Today I started getting more than the outline out of my head and into words. I'm always most creative while lying in bed in complete darkness or pacing a dark, perfectly quiet house, but can rarely reproduce my thoughts the next morning, so it can't wait. It's now almost one o'clock on Sunday morning and I've got 600 words so far. It's not much, but I delete and edit incessantly. They're 600 words, but they're good words, and cover the key moments of four of the most crucial developments.

[identity profile] mjwise.livejournal.com 2005-07-17 10:02 pm (UTC)(link)
You think it's upsetting to have a bad ending in a single book? The Dungeon (http://www.xs4all.nl/~rnuninga/PJFcb.htm) is an experimental, six-volume sci-fi/fantasy/adventure series that contains five great volumes ended with a horrid, unreadable sixth volume. Talk about disappointment! Different authors took part, and the sixth book was written by the same man as the first. However, this author took basically no note of what happened in the 4 volumes he hadn't written. Major characters disappeared, new characters are conjured out of thin air, and the plot cratered into a nonsensical metaphysical morass. I would love to see another attempt at a sixth volume for it, and a re-edit of the sixth volume just wouldn't cut it, I think.

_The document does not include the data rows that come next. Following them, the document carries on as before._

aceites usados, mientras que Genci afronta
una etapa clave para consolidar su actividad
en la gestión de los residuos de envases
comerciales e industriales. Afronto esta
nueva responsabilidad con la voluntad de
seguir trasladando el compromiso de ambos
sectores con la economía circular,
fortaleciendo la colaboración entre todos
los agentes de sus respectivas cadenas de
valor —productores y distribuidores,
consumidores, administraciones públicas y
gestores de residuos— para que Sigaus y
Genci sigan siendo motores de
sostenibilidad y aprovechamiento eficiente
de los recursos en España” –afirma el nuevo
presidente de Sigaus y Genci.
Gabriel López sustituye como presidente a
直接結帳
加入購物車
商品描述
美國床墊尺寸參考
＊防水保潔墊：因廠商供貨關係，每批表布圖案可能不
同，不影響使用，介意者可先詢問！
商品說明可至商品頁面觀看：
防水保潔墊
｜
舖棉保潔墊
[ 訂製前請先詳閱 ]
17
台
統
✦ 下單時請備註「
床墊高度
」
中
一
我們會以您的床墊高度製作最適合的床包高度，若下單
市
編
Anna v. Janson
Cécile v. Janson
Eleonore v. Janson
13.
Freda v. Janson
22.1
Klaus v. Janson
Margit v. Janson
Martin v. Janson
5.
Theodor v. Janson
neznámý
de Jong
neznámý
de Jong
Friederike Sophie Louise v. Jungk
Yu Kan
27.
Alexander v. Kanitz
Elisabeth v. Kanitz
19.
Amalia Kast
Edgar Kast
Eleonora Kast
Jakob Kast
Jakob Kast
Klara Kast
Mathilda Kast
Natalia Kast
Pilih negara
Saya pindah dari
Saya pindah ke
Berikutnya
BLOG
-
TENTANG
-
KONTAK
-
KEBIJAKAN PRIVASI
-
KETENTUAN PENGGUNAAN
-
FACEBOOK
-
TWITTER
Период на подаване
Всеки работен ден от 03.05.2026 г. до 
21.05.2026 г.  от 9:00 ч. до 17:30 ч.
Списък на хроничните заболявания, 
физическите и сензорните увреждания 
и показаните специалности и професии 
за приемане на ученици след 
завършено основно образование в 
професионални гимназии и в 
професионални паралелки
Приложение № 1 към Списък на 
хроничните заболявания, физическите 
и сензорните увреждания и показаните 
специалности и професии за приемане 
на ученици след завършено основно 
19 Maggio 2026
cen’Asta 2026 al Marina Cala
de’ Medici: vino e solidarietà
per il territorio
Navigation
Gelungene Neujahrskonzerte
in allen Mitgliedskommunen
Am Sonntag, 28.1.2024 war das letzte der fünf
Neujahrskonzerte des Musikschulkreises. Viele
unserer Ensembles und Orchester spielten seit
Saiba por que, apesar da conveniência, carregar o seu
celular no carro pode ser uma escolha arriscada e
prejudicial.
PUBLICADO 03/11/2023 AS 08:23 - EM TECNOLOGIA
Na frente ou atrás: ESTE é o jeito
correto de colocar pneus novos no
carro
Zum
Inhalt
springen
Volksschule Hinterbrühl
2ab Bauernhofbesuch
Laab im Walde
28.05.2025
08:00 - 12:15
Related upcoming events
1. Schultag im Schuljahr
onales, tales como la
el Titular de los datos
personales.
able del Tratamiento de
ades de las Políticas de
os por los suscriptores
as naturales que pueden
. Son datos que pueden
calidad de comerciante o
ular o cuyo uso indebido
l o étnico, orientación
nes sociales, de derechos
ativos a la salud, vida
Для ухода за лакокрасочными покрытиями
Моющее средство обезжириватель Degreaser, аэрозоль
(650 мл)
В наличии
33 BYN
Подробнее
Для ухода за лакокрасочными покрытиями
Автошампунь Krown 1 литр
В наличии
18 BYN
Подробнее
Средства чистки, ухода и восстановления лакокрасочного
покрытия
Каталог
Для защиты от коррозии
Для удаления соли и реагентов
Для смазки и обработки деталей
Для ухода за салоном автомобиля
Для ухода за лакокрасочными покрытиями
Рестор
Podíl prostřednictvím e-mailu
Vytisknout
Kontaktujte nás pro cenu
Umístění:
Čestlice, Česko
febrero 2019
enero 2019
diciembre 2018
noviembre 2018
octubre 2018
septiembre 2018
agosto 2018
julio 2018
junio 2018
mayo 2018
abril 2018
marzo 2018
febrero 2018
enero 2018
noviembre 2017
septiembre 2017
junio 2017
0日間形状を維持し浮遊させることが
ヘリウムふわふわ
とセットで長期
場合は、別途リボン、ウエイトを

[identity profile] ericthemage.livejournal.com 2005-07-17 10:44 pm (UTC)(link)
I thought that about Venus Prime (http://www.ereader.com/product/book/series/1198), I read the first five and enjoyed them, and the sixth was crap. Highly disappointed. Same author throughout.

[identity profile] matt-arnold.livejournal.com 2005-07-18 04:16 am (UTC)(link)
2,000 words so far. At least 6,000 more to go, probably more like 10,000 more.